It costs more to fill the fuel tank in your car these days, and you've noticed that your neighbors are all driving sporty gas guzzlers. Meanwhile, the press is still gushing about last year's record profits in the oil patch. Have you missed the chance to strike it rich by investing in energy stocks?
BLACK GOLD. Hardly. Investors willing to take on a little extra risk and explore beyond the big-name oil companies can still uncover black gold. Analysts advise people to dig into the energy-service companies that supply drilling equipment, crews, and seismic data to the major oil companies. True, the service sector was a 1996 standout. The Standard & Poor's Oil-Well Equipment & Services index returned 44% last year, vs. 25% for the S&P 500-stock index. But analysts insist there are further gains to be made. A January thaw has melted the prices of many energy shares, so a number of companies are trading below their recent peaks.

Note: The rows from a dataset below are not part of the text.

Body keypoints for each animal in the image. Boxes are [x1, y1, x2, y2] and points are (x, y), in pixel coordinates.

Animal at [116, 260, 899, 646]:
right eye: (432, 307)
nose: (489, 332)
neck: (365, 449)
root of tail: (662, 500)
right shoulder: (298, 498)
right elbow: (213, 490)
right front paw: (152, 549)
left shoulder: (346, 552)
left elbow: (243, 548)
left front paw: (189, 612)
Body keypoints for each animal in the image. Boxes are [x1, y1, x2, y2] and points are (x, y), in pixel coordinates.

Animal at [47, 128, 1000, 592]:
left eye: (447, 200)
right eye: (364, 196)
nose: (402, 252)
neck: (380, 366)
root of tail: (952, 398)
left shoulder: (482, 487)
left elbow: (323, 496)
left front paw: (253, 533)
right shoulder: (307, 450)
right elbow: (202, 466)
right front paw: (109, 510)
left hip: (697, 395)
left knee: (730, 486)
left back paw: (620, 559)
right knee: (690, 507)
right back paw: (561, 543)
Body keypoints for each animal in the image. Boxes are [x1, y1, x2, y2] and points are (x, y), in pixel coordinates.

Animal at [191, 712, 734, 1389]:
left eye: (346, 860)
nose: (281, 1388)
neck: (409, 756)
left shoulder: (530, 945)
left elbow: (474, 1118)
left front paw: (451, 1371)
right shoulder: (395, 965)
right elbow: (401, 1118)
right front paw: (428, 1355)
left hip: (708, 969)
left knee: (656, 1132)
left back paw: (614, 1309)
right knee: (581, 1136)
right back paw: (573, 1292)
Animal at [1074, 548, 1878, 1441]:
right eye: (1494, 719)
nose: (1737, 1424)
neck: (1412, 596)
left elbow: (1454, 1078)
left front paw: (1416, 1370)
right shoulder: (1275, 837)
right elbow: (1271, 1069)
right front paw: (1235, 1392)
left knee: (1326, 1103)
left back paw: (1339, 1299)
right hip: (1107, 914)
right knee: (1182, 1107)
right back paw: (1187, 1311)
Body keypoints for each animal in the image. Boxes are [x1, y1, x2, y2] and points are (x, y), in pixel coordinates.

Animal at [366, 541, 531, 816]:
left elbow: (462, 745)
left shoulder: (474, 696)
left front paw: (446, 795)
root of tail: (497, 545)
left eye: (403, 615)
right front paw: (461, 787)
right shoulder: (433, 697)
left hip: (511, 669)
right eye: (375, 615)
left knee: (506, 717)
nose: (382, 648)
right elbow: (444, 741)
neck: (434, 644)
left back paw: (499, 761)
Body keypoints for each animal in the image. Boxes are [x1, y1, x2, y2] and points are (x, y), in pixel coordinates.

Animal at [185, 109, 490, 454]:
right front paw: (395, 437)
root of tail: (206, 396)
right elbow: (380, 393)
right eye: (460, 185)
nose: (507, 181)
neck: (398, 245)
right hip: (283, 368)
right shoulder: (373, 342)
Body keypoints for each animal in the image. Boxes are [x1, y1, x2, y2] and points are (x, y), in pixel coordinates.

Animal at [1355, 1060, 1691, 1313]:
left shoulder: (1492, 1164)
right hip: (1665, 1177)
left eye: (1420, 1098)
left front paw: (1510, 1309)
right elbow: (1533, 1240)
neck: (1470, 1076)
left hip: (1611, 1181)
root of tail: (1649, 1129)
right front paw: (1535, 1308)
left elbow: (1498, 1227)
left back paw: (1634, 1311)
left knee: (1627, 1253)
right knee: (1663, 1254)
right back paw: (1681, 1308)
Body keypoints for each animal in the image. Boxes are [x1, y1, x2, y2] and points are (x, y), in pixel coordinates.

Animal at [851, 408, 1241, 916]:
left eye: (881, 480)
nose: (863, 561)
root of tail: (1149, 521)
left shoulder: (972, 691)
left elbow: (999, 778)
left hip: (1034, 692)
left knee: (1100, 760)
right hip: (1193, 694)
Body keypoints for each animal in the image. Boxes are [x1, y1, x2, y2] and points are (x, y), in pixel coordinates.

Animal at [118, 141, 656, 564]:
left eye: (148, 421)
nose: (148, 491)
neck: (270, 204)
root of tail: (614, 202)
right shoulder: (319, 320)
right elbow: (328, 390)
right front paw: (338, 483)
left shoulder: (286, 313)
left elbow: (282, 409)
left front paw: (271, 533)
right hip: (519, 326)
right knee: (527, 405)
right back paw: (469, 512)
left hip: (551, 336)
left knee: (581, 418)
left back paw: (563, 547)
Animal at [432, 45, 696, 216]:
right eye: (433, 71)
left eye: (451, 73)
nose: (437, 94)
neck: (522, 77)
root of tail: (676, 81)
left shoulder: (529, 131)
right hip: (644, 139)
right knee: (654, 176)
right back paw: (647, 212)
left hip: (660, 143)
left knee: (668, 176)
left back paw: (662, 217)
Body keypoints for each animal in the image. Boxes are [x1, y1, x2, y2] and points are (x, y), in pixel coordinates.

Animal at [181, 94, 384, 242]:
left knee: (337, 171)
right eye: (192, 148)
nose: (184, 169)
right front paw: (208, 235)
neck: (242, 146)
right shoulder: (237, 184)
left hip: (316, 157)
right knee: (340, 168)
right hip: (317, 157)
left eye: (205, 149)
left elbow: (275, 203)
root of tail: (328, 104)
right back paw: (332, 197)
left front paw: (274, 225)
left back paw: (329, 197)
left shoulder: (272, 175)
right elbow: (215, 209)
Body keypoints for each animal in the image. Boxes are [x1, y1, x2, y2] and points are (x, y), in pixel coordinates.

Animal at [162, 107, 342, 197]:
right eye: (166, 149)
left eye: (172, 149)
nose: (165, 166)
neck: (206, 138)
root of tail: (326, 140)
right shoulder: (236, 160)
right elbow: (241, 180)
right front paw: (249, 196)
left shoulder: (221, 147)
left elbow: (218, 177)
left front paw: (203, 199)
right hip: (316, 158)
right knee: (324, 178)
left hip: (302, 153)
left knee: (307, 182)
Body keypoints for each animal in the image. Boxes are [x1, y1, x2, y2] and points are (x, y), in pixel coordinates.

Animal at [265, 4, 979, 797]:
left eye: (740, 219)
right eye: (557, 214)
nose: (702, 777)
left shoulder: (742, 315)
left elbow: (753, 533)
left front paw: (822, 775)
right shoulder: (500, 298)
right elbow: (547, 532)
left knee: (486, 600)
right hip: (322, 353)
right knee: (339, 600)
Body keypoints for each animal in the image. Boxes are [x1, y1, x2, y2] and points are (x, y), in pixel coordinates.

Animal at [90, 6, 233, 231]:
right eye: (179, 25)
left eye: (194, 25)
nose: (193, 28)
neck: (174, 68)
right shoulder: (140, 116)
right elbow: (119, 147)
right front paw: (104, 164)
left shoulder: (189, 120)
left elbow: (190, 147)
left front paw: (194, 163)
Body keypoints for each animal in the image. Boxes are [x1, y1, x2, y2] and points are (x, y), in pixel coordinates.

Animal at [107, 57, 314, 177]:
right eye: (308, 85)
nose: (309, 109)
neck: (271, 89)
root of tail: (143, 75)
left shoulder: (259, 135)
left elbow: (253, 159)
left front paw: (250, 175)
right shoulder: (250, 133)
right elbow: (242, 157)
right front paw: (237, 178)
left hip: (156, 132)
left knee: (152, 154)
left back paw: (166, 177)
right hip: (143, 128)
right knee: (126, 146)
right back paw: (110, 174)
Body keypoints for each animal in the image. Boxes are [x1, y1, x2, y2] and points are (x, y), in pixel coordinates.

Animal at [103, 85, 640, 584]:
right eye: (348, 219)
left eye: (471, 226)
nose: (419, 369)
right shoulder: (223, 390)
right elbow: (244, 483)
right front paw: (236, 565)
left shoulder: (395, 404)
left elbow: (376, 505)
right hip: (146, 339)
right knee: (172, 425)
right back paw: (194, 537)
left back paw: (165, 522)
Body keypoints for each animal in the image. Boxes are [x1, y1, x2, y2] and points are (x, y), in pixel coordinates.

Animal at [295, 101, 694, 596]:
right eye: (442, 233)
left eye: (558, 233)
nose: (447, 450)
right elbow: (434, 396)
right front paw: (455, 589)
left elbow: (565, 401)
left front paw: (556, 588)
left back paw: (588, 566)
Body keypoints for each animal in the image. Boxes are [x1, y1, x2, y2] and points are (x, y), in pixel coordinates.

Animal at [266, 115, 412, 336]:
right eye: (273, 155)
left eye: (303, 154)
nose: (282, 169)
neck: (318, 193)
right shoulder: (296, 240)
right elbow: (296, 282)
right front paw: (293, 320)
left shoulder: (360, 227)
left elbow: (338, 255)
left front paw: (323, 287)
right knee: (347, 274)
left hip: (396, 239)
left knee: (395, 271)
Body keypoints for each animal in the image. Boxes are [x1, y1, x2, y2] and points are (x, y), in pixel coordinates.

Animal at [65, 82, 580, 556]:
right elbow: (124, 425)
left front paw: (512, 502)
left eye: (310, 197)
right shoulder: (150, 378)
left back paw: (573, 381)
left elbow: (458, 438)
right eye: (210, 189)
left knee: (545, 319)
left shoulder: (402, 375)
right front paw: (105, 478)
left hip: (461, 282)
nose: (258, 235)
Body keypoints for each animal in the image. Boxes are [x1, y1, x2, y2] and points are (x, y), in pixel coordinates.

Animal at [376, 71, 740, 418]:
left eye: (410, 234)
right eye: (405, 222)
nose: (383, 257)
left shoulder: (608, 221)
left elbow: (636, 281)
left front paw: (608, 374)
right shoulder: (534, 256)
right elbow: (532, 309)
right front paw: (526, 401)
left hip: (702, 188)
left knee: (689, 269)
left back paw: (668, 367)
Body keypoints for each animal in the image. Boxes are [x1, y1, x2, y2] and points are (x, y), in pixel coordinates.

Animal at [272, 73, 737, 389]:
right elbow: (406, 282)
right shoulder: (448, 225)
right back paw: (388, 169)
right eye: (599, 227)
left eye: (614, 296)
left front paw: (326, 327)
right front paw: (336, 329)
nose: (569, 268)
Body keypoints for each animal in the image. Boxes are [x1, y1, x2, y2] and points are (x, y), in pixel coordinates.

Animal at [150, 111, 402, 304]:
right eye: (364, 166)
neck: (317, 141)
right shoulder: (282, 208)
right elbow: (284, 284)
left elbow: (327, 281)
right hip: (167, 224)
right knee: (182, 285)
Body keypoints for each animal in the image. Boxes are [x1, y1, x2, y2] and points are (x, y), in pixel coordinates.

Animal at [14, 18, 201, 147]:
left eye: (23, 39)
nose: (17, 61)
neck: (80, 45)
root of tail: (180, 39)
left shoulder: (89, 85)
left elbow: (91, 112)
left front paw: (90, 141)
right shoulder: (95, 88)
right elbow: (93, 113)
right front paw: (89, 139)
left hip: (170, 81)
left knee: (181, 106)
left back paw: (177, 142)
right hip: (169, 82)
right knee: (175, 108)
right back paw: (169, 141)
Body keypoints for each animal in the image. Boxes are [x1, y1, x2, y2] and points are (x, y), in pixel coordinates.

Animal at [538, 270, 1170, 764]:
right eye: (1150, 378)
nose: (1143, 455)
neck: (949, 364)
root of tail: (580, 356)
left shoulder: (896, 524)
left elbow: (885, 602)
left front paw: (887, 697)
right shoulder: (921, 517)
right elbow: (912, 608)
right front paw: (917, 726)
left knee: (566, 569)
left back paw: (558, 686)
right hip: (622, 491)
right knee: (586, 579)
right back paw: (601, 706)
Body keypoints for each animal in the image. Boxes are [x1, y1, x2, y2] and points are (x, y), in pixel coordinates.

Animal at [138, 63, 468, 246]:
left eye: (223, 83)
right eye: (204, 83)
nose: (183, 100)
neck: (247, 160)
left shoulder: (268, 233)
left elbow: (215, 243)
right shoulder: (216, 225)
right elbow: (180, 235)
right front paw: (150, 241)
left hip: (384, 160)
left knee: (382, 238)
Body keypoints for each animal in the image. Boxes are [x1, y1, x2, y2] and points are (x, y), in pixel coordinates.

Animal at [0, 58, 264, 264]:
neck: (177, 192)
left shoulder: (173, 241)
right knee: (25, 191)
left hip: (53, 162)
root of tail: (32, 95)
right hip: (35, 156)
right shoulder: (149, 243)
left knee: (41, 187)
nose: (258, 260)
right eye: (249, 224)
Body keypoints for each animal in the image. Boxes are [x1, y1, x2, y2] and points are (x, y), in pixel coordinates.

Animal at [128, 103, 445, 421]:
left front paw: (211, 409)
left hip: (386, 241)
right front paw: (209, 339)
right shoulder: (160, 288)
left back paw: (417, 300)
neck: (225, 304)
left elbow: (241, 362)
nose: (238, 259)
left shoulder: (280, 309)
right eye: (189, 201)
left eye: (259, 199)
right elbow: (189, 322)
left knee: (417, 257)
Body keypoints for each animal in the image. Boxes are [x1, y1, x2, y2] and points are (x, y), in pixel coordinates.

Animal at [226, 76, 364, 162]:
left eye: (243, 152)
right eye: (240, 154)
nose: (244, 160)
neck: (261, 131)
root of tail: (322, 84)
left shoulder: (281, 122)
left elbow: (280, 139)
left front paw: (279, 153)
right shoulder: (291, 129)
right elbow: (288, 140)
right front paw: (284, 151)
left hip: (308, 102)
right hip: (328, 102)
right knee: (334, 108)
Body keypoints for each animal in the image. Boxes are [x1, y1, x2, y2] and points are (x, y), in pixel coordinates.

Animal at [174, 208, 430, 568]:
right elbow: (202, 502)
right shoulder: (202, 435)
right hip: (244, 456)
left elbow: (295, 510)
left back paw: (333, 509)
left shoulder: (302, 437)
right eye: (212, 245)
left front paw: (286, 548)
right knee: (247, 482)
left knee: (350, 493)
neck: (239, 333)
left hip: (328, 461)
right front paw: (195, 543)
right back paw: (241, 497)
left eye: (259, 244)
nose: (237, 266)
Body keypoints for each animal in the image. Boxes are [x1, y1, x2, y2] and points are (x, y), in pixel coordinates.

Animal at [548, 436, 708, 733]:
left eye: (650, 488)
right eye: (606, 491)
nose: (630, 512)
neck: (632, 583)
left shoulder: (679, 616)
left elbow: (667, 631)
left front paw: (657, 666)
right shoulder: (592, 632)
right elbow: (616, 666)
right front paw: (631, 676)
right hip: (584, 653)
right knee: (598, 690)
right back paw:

"I've seldom seen a better time to invest," says William Walker, president of Howard Weil Labouisse Friedrichs, an energy investment firm in New Orleans. Walker's optimism reflects rising budgets for exploration and production, demand for energy, and the sector's recent weakness. His latest recommendations include such 1996 market stalwarts as Baker Hughes, Schlumberger, Halliburton, and two stocks that have tumbled amid the small-cap sell-off this year: Houston-based Seitel, which analyzes seismic data, and New Orleans-based Tidewater, a marine transporter.
Strong crude and natural-gas prices have major oil companies hiking spending on exploration and production 7% to 8% this year. Some are planning to spend even more. Atlantic Richfield, for example, will increase its spending by 24%, Mobil by 17%, and Texaco by 22%. A broader survey of 92 mostly smaller oil companies by Arthur Andersen found that 70% of the companies are planning to raise spending on domestic exploration and development projects. And two-thirds plan to keep spending levels high overseas.
Diamond Offshore Drilling, which supplies the majority of the rigs used in the deep waters off the Gulf of Mexico, is a prime example. Wall Street expects earnings of the Houston-based company to rise 75% this year, to $257 million, thanks to a shortage of drilling rigs. With 92% of the world's offshore rigs now under contract, Diamond is in an ideal position. Indeed, 20 of its 46 rigs will come off existing contracts this year. And "new contracts will be at much higher day rates, which will lead to accelerating earnings in 1997," according to Salomon Brothers analyst Mark Urness.
Some analysts are even betting on a cyclical return to prosperity in the long-depressed oil-refining market. "This is the only area in industrial America that hasn't had an upturn in the current business cycle," says Morgan Stanley analyst Douglas Terreson.
PURE PLAYS. There are indications that such a turnaround may already be taking place. A rising tide of low-quality crude imports is cutting U.S. refiners' feedstock costs. What's more, consolidation among gasoline retailers should raise profits for refiners, such as Ultramar Diamond Shamrock and Tosco, that own their own service stations. Terreson's picks include Tosco, based in Stamford, Conn., and Bharat Petroleum, a Bombay refiner that could benefit from the deregulation of India's oil industry. Two U.S. refining pure plays that should also profit from a cyclical upturn: Valero Energy in San Antonio and Ashland in Russell, Ky. Each is spinning off nonrefining businesses.
What about the major oil companies such as Exxon, Shell, and British Petroleum? Despite record 1996 profits and fatter dividends, integrated oil companies only matched--but didn't beat--the gains of the Standard & Poor's 500-stock index last year. And prospects are no better this year. Current prices for crude and natural gas are healthy but should fall well below last year's peaks of $26 a barrel for crude oil and $3 per thousand cubic feet for natural gas. With crude now selling at $21.11 a barrel and gas at $1.83, profit gains won't measure up to 1996--hardly a scenario for a good run among investors. So if you're antsy to own some of the pricier oils, there's always the local gas station. Just pull in and say, "Fill 'er up, please."